▶ Extract to read
*-*-*
Although losing control of her diet made me a bit crazy for a while, I eventually came to accept it. Although, like most kids, she would love to eat a steady diet of chocolate, cupcakes and ice cream, we do our best to limit that stuff as much as possible without being too restrictive. Nonetheless, I have spent most of her life second guessing myself and agonizing over everything she eats or refuses to eat. I had myself convinced that every mouthful she eats has some impact in determining her future health and risk for disease. Since everyone in my family seems to die of cancer and my mother had breast cancer at age 52, I feel like I have to do everything I can to protect my children from this fate. The burden of this responsibility was making me insane and I'm happy to say I've gotten control of this craziness a little bit. First off, I've realized that Big A's diet is not that bad. The daycare options are usually pretty good (not 100% to my liking, but pretty good) and overall what she eats at home is pretty good too. Last night she asked for tofu sausages and broccoli for supper. Could certainly be worse! She loves the organic, nitrite-free turkey hot dogs I buy her and the organic whole wheat pizza and she loves yogurt and fruit. She enjoys all kinds of bread and is perfectly happy to have her organic peanut butter on 100% whole wheat, or spelt or whatever we give her. At my in-laws, she enthusiastically eats grilled fish or chicken, salad and the veggies she is served.
*-*-*
Saved data entries:

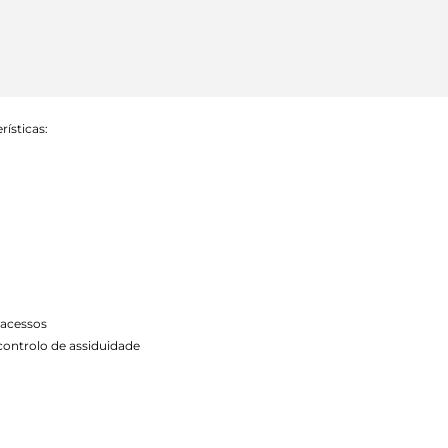
ísticas:
 acessos
controlo de assiduidade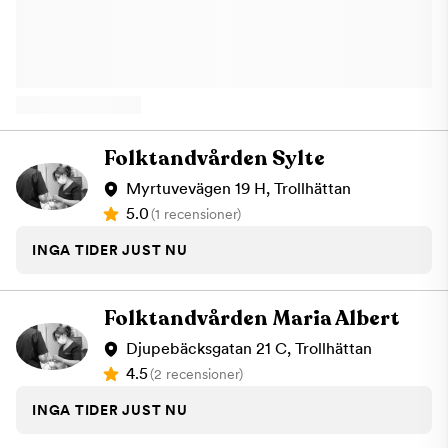
erbjuder vi behandlingar som:Allmän tandvårdTandblekningAkut
tandvårdSkalfasaderTandimplantatOsynlig tandställningKronor &
broar Vill du ha tandvård av hög kvalitet är du välkommen att
boka en tid hos Fine Arts Dental Clinic på Kungsgatan 40 i
Trollhättan!
Folktandvården Sylte
Myrtuvevägen 19 H, Trollhättan
5.0
(1 recensioner)
INGA TIDER JUST NU
Folktandvården Maria Albert
Djupebäcksgatan 21 C, Trollhättan
4.5
(2 recensioner)
INGA TIDER JUST NU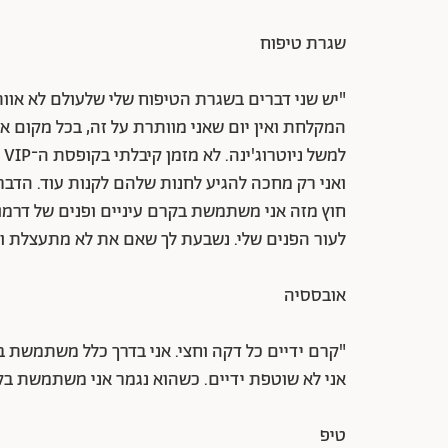
שגרת טיפוח
"יש שני דברים בשגרת הטיפוח שלי שלעולם לא אוות
המקלחת ואין יום שאני מוותרת על זה, בכל מקום או 
למ
ואני רק מחכה להגיע לחנות שלהם לקנות עוד. הדבר
חוץ מזה אני משתמשת בקרם עיניים ופנים של דרמול
לעור הפנים שלי. נשבעת לך שאם את לא מתעצלת ומ
אובססיה
"קרם ידיים כל דקה וחצי. אני בדרך כלל משתמשת בק
אני לא שוטפת ידיים. כשהוא נגמר אני משתמשת בקרם
טיפ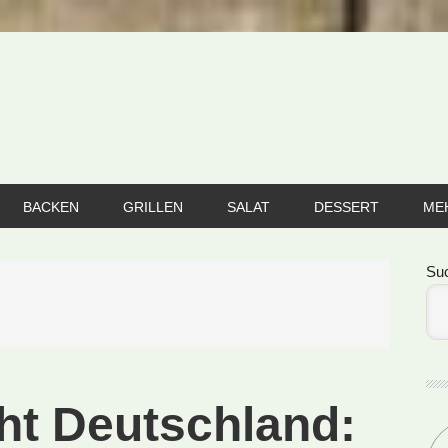
BACKEN
GRILLEN
SALAT
DESSERT
ME
Se
Su
ht Deutschland: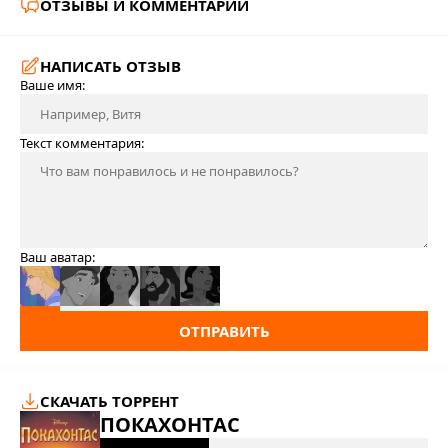
ОТЗЫВЫ И КОММЕНТАРИИ
НАПИСАТЬ ОТЗЫВ
Ваше имя:
Текст комментария:
Ваш аватар:
ОТПРАВИТЬ
СКАЧАТЬ ТОРРЕНТ
ПОКАХОНТАС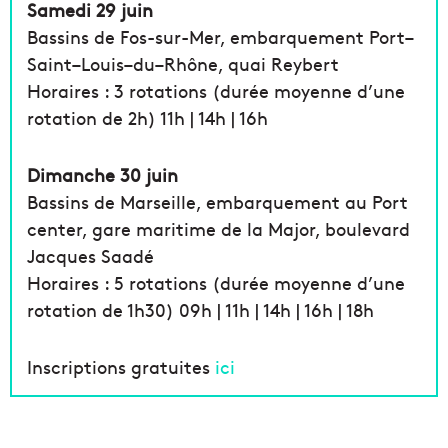
Samedi 29 juin
Bassins de Fos-sur-Mer, embarquement Port–
Saint–Louis–du–Rhône, quai Reybert
Horaires : 3 rotations (durée moyenne d’une
rotation de 2h) 11h | 14h | 16h
Dimanche 30 juin
Bassins de Marseille, embarquement au Port
center, gare maritime de la Major, boulevard
Jacques Saadé
Horaires : 5 rotations (durée moyenne d’une
rotation de 1h30) 09h | 11h | 14h | 16h | 18h
Inscriptions gratuites
ici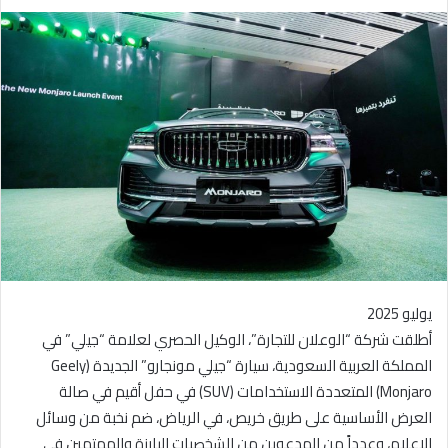
ر
س
ل
ب
ر
ي
د
ا
إ
ل
ك
ت
ر
يوليو 2025
و
أطلقت شركة “الوعلان للتجارة”، الوكيل الحصري لعلامة “جيلي” في
ن
المملكة العربية السعودية، سيارة “جيلي مونجارو” الجديدة (Geely
ي
ا
Monjaro) المتعددة الاستخدامات (SUV) في حفل أقيم في صالة
العرض الأساسية على طريق خريص، في الرياض، ضم نخبة من وسائل
الإعلام، وعدداً من المدعوين من الشخصيات البارزة والمهتمين في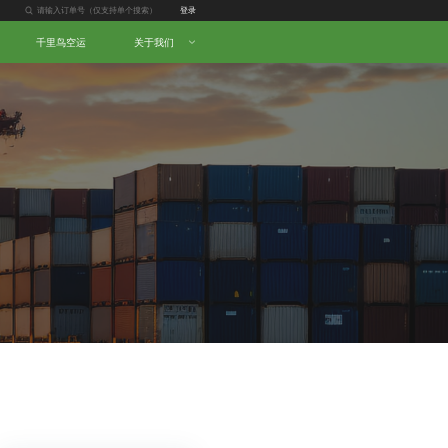
登录
千里鸟空运
关于我们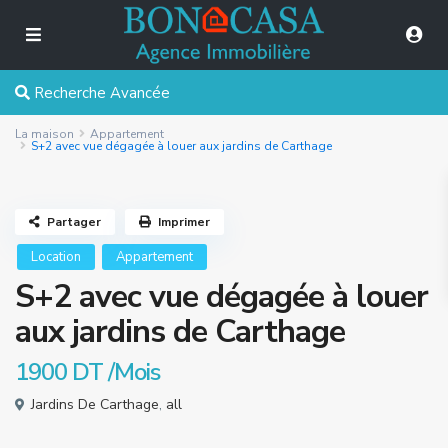
Recherche Avancée
La maison
Appartement
S+2 avec vue dégagée à louer aux jardins de Carthage
Partager
Imprimer
Location
Appartement
S+2 avec vue dégagée à louer
aux jardins de Carthage
1900 DT
/Mois
Jardins De Carthage
,
all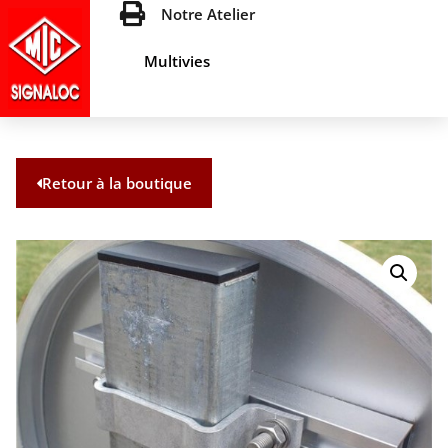
Notre Atelier
Multivies
Retour à la boutique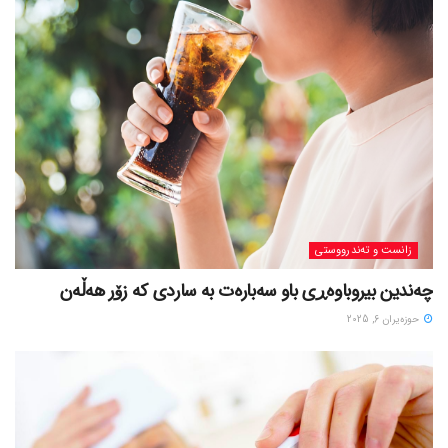
زانست و تەندرووستی
چەندین بیروباوەڕی باو سەبارەت بە ساردی کە زۆر هەڵەن
حوزه‌یران 6, 2025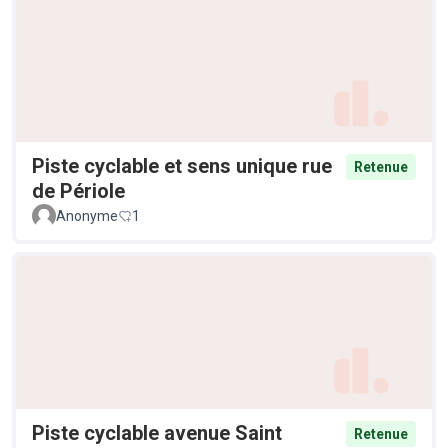
Piste cyclable et sens unique rue
Retenue
de Périole
Anonyme
1
Piste cyclable avenue Saint
Retenue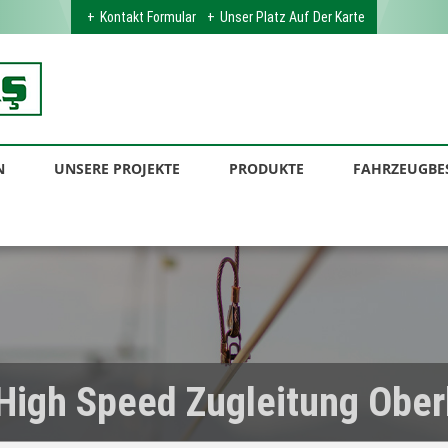
Kontakt Formular
Unser Platz Auf Der Karte
N
UNSERE PROJEKTE
PRODUKTE
FAHRZEUGBE
gh Speed ​​​​​​Zugleitung Ob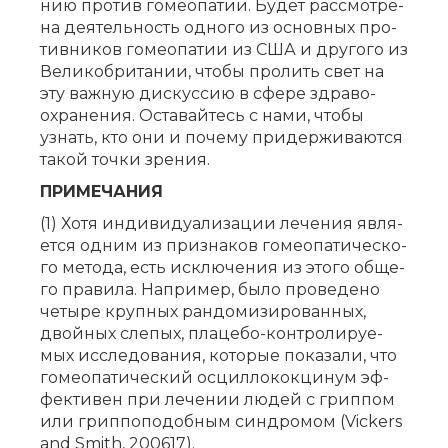
нию про­тив го­мео­па­тии. Бу­дет рас­смот­ре­
на де­я­тель­ность од­но­го из ос­нов­ных про­
тив­ни­ков го­мео­па­тии из США и дру­го­го из
Ве­ли­ко­бри­та­нии, что­бы про­лить свет на
эту важ­ную дис­кус­сию в сфе­ре здра­во­
охра­не­ния. Оста­вай­тесь с на­ми, что­бы
узнать, кто они и по­че­му при­дер­жи­ва­ют­ся
та­кой точ­ки зре­ния.
ПРИМЕЧАНИЯ
(1) Хо­тя ин­ди­ви­ду­а­ли­за­ции ле­че­ния яв­ля­
ет­ся од­ним из при­зна­ков го­мео­па­ти­че­ско­
го ме­то­да, есть ис­клю­че­ния из это­го об­ще­
го пра­ви­ла. На­при­мер, бы­ло про­ве­де­но
че­ты­ре круп­ных ран­до­ми­зи­ро­ван­ных,
двой­ных сле­пых, пла­це­бо-кон­тро­ли­ру­е­
мых ис­сле­до­ва­ния, ко­то­рые по­ка­за­ли, что
го­мео­па­ти­че­ский ос­цил­ло­кок­ци­нум эф­
фек­ти­вен при ле­че­нии лю­дей с грип­пом
или грип­по­по­доб­ным син­дро­мом (Vickers
and Smith, 200617).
*-*-*
▶ Your objective
Resume the passage about a parent worrying over a young daughter's diet, picking up right after its final sentence.

▶ Answer to the exercise
As for Little A, she isn't doing so well again lately. She just wants to eat fruit and rice cakes. But again, it could be worse. She doesn't seem to favour only sweet things (she prefers rice cakes to muffins or bread with almond butter or apple butter) and she generally likes ALL fruit. My big concern with her is simply that she may not be getting enough of the calories and fat that she needs.

In any case, a recent study that showed fruit and veggie consumption only decreased risk of cancer by 4% jolted me back to reality. You do your best to keep yourself and your family healthy, but ultimately there is so much of it that is out of your control. The best you can do is set a good example for your children. Eat well, exercise and don't smoke. Adam and I do our best in this regard and we have certainly succeeded in the exercise department. Big A is a natural athlete and generally loves all sports. She plays soccer at daycare on Mondays, she has two hours of sports play on Wednesdays that my mother-in-law takes her to, she does gymnastics on Saturday and she swims on Sunday. She also sometimes asks to walk on our treadmill. Usually she just goes about 5 minutes, but once she went almost 25 minutes! And Little A is proving to be just as active. She is almost walking and all she wants to do is move. Getting her to stay still long enough to change a diaper or dress her is an increasing challenge.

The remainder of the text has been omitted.